Saturday, May 28, 2011

Escape

I keep coming back to the startling thought that I can't escape my own consciousness.  This is startling because I have the urge to escape in the first place.  And I don't wish to die.  Exercise helps, but is ultimately just a habit or pattern, though it is a good escape.  Meditation, chocolate, yoga, in no particular order.  Conversation.  Music.  Aimless walking used to do the trick. I'm not that fascinated with my surroundings anymore, so walking isn't as unique.

Why the urge to escape, though, I wonder, and a wave of anguish breaks over my left shoulder.  I'm not sure, the answer comes.  There is nothing to escape from, except self-torment.  Even this post is more dramatic than it needs to be. We're drawn to conflict like moths to the flame.  It doesn't mean that conflict is inherently good, just that we have a predisposition to claiming some stake in the outcome of the conflict. We want to help.  Or we want to run from the danger. Weird, isn't it?  That we are so compelled to react to conflict.  It is important, so they say. It matters, so they say. It drives gossip.  It is a kind of collective self-torment that need not exist.  But there's no getting away from the rush of emotion that comes from a good story full of conflict and revealed truths that at first were not apparent.

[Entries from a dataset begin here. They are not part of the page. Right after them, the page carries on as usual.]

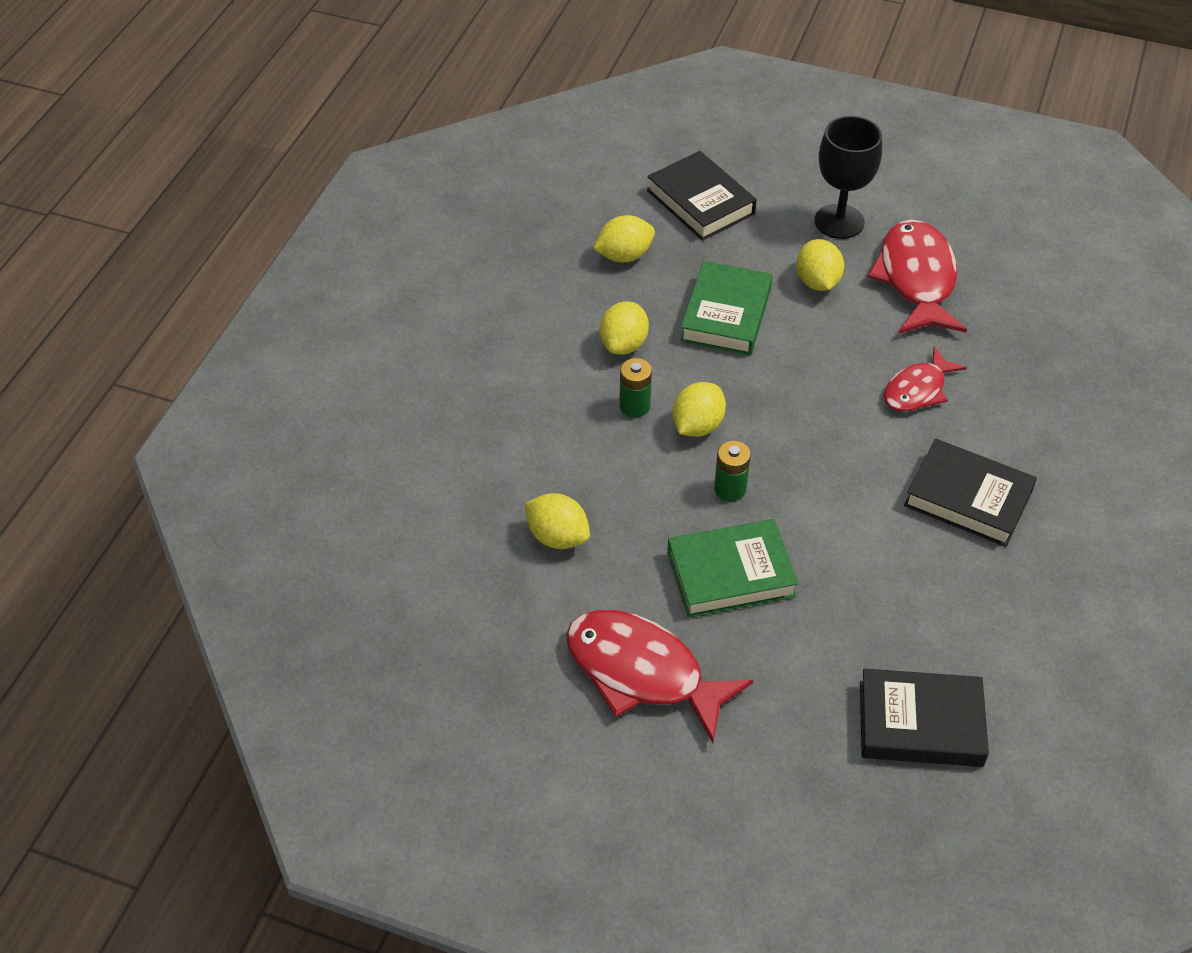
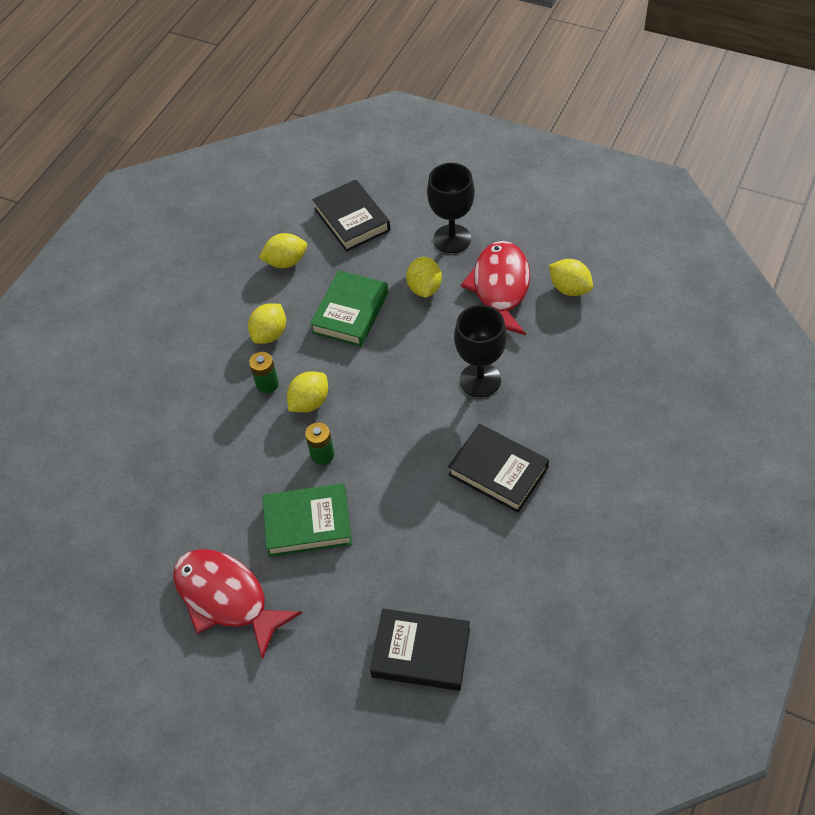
camera: 10 degrees right, 5 degrees up
yellow lemon [524,493,590,549] -> yellow lemon moved to [549,259,593,296]
red fish [884,346,967,412] -> black goblet [454,305,507,397]

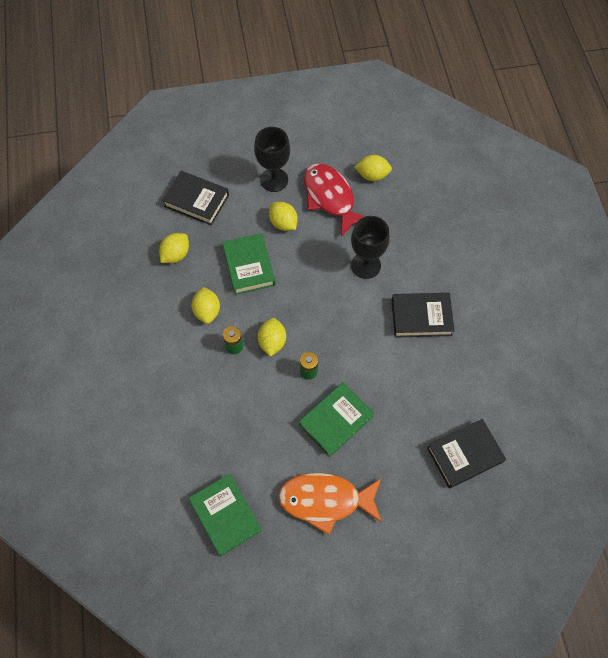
camera: 40 degrees left, 10 degrees up
red fish [173,549,302,660] -> orange fish [278,473,382,535]
none -> green book [189,474,262,556]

Still, there should be something a little bit more substantial out there, less archetypal. Maybe not.  Maybe life is about finding interest in boredom.  Just finding the ability, the capacity, to sit in the lukewarm half piss infested water, and take a bath, and be.

And then there are moments that are anything but boring--like a slow motion flash.  They suck us in, and promise something more.    By the time we process it five years have gone by and another summer is here to look at us, to tell us what to get excited about (beach-oriented items), what to do, how to complain, who to address, and what makes sense. 

I'm pretty sure, these days, that life is more about being excited about the mundane, the expected, and the truly ordinary, than it is about becoming obsessed about the breakthroughs or brilliance of exceptionalism.  Maybe when you realize that you write a novel about boredom and kill yourself before you can finish it.  I'm not sure I could put myself through it, trying to find a way out like that, with obsessive detailing, and needless noodling, but it is one path, if that's what you already know.   Either way, if you're sensing my lackadaisical laissez-faire type attitude right now, you're right, and perhaps I'll try to make a coffee and get some work done instead of all this kevetching.

Creation is possible if we suspend disbelief for a few moments to work.  It is the externalities of the creative process that I'm worried about, not the art product itself.